As Tesco shoppers begin to enjoy instant discounts at the checkout thanks to its new Brand Guarantee, the decision to only compare branded products could alienate a significant proportion of them, new research carried out for The Grocer has suggested.
The Bridgethorne Shopper Index found a clear desire that own-label goods should be included in the scheme. Two-thirds (67%) of shoppers said they expected price-matching to cover all grocery items, whether branded or own label, with just 26.4% happy for the schemes to include only branded products. Just 6.4% said they felt own-label on its own would be best.
Tesco’s previous Price Promise initiative had compared both branded and own-label products. But when Brand Guarantee went live on 12 October, Tesco chief customer officer Robin Terrell said its customer research had found it was mainly brands shoppers wanted to compare.
With that change and Morrisons’ decision to convert Match & More into a more basic loyalty programme from Monday (2 November), the only retailer now to price-match on brands and own label will be Asda.
Overall, the research found a very high level of consumer awareness of the supermarkets’ price-matching activity, with 87% of respondents claiming to be familiar with the schemes. However, it is clear they have a stronger resonance with older shoppers. Almost all (96%) shoppers over 55 were aware of price-matching, compared with 77% of shoppers between 18 and 34.

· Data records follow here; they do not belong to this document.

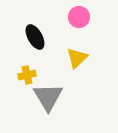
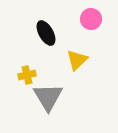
pink circle: moved 12 px right, 2 px down
black ellipse: moved 11 px right, 4 px up
yellow triangle: moved 2 px down
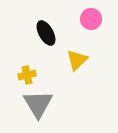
gray triangle: moved 10 px left, 7 px down
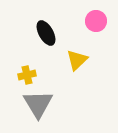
pink circle: moved 5 px right, 2 px down
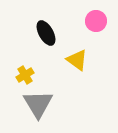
yellow triangle: rotated 40 degrees counterclockwise
yellow cross: moved 2 px left; rotated 18 degrees counterclockwise
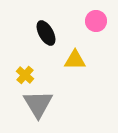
yellow triangle: moved 2 px left; rotated 35 degrees counterclockwise
yellow cross: rotated 18 degrees counterclockwise
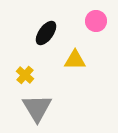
black ellipse: rotated 65 degrees clockwise
gray triangle: moved 1 px left, 4 px down
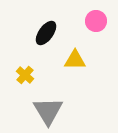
gray triangle: moved 11 px right, 3 px down
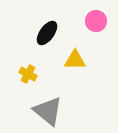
black ellipse: moved 1 px right
yellow cross: moved 3 px right, 1 px up; rotated 12 degrees counterclockwise
gray triangle: rotated 20 degrees counterclockwise
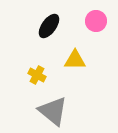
black ellipse: moved 2 px right, 7 px up
yellow cross: moved 9 px right, 1 px down
gray triangle: moved 5 px right
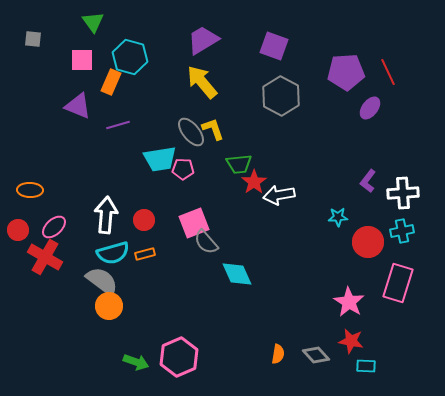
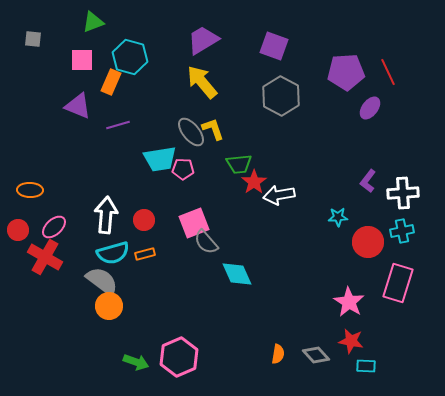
green triangle at (93, 22): rotated 45 degrees clockwise
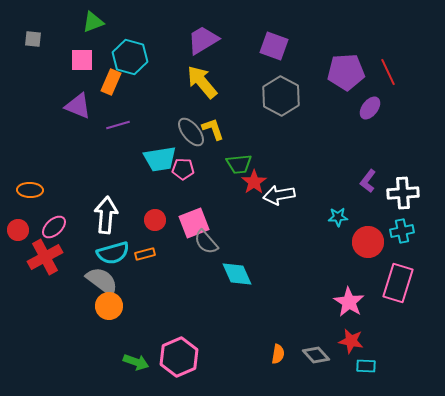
red circle at (144, 220): moved 11 px right
red cross at (45, 257): rotated 32 degrees clockwise
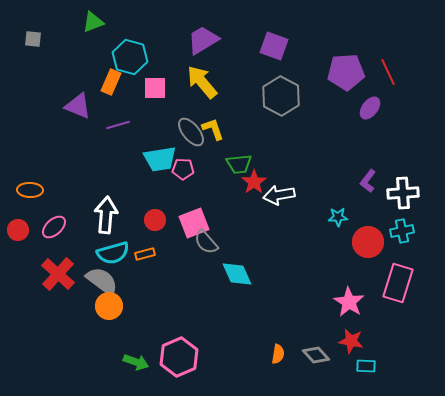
pink square at (82, 60): moved 73 px right, 28 px down
red cross at (45, 257): moved 13 px right, 17 px down; rotated 20 degrees counterclockwise
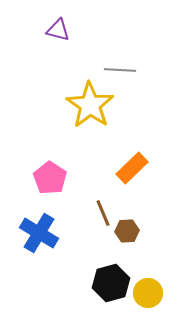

“Our awareness of and engagement with supermarket loyalty cards and price-matching schemes is now a firmly entrenched aspect of shopper behaviour,” said Bridgethorne joint MD John Nevens.
“If you set these dynamics against a backdrop of an increasingly competitive sector, with the rise of the discounters, conventional loyalty schemes may become obsolete. The key for retailers seems to revolve not only around getting the value for money equation right but also engaging with the emerging younger, even more promiscuous shopper.”